How does a stock split work?
A stock split sounds like a sophisticated concept, but in reality it's simply a financial engineering exercise. Let's look at how one works.
Let's say a company has a stock price of $100 and has 1 million shares outstanding. If the company announces a 10-for-1 stock split, the share price would subsequently by reduced by a factor of 10 while the outstanding share count rises by tenfold. In this example, that would imply the company's split-adjusted share price would be $10 and its outstanding share count would be 10 million.
Given these changes, the company's market cap remains the same, staying at $100 million.
Why ServiceNow looks like a good stock-split candidate
The chart below illustrates ServiceNow's stock-price action since its initial public offering (IPO) in 2012.

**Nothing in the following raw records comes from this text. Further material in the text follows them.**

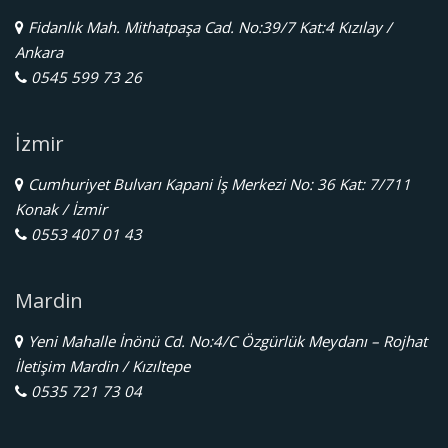
Fidanlık Mah. Mithatpaşa Cad. No:39/7 Kat:4 Kızılay /
Ankara
0545 599 73 26
İzmir
Cumhuriyet Bulvarı Kapani İş Merkezi No: 36 Kat: 7/711
Konak / İzmir
0553 407 01 43
Mardin
Yeni Mahalle İnönü Cd. No:4/C Özgürlük Meydanı – Rojhat
İletişim Mardin / Kızıltepe
0535 721 73 04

Over the last 12 years, ServiceNow stock has gained over 4,000% and is currently trading near all-time highs.
While dollar figures do not necessarily imply that a stock is overpriced, the company's share price of $1,000 is likely perceived as expensive by retail investors in particular. One of the chief reasons a company may engage in a stock split is to make its shares more accessible to a larger body of investors. In other words, even though a split does not change the underlying valuation of a business, the lower split-adjusted share price is often seen as "cheaper" -- thereby inspiring increased buying activity.
Notably, ServiceNow has never completed a stock split in its history as a public company. Considering its market-beating performance and its rising share price, I think the company looks like a great candidate for a stock split sooner rather than later.
Should you invest in ServiceNow stock?
One thing to note about ServiceNow is that it is a growth stock. Generally speaking, growth companies are laser focused on customer acquisition and cross-selling in order to accelerate revenue. For this reason, profitability trends can be quite volatile as any excess profits are typically reinvested right back into the business in the form of research and development (R&D) or sales and marketing.